Sur quels fondements les Roms sont-ils expulsés? Pour des raisons individuelles, ce qui peut-être légal, ou en tant que Roms, ce qui peut-être considéré comme une discrimination raciale? Alors que 9.000 personnes ont été expulsées depuis le début de l’année, dont un millier en août, la question se pose. L’ONU, notamment, s’est inquiétée « de la montée des manifestations et des violences à caractère raciste envers les Roms ». Le Vatican, la Roumanie, l’UE s’en sont aussi émus. Jeudi, le parlement européen a d’ailleurs voté une résolution demandant à Paris de suspendre ces expulsions en groupe. Il s’appuyait sur l’article 4 de la Convention européenne des droits de l’homme et l’article 19 de la Charte des droits fondamentaux, qui interdisent les déplacements collectifs de populations.
De son côté, et jusqu’ici, le gouvernement a fermement nié que les Roms soient spécifiquement visés. « Le droit européen a été respecté. Il n’y a pas eu d’expulsion collective », a ainsi déclaré Eric Besson la semaine dernière à Bucarest. Il affirme que les expulsions sont prononcées après l’examen de la situation de chaque intéressé, ce qui peut être autorisé sous certaines conditions.

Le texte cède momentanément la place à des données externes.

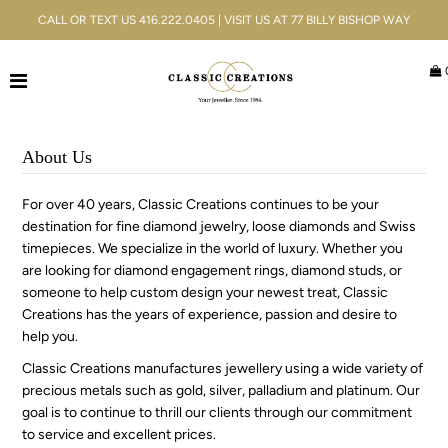
CALL OR TEXT US 416.222.0405 | VISIT US AT 77 BILLY BISHOP WAY
Jewellery
Bridal
About Us
Men's
For over 40 years, Classic Creations continues to be your
destination for fine diamond jewelry, loose diamonds and Swiss
Watches
timepieces. We specialize in the world of luxury. Whether you
are looking for diamond engagement rings, diamond studs, or
Gifts & Accessories
someone to help custom design your newest treat, Classic
Creations has the years of experience, passion and desire to
Services
help you.
Classic Creations manufactures jewellery using a wide variety of
Blog
precious metals such as gold, silver, palladium and platinum. Our
goal is to continue to thrill our clients through our commitment
ACCOUNT
to service and excellent prices.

Un arrêté de reconduite à la frontière peut notamment être prononcé en cas de menace à l’ordre public ou au bout de trois mois de présence sur le territoire sans ressource. Les autorités peuvent aussi recourir à la procédure de « retour volontaire », acceptée par 80% des expulsés contre quelque 300 euros.
Des préfets appelés au « démantèlement systématique »
Or, la révélation de plusieurs circulaires du ministère de l’Intérieur semble contredire les intentions du ministre. La plus explicite, date du 5 août. Signée par Michel Bart, le directeur de cabinet du ministre de l’Intérieur, elle avance des objectifs chiffrés: « 300 campements ou implantations illicites devront avoir été évacués d’ici trois mois, en priorité ceux des Roms.Il revient donc, dans chaque département, aux préfets d’engager (…) une démarche systématique de démantèlement des camps illicites, en priorité ceux de Roms ».
Plusieurs associations vont donc demander la suspension de ces textes, a confié à Reuters Stéphane Maugendre, président du Gisti, association d’aide aux immigrés. Une plainte pénale pour « provocation à la haine raciale » est aussi à l’étude. Le parti socialiste n’a pas non plus manqué de rebondir. « Je demande à la Commission européenne et à son président José Manuel Barroso d’engager une procédure d’infraction à l’encontre du Gouvernement français pour que cesse le traitement indigne et la stigmatisation inacceptable des citoyens européens que sont les Roms », annonce dans un communiqué Harlem Désir, député européen et secrétaire national du parti.
Gardienne des valeurs inscrites dans la Charte des droits fondamentaux, la Commission européenne a demandé des « informations » à Paris pour évaluer si les expulsés avaient bénéficié de tous les droits qui leurs sont garantis. Elle devrait rendre prochainement ses conclusions.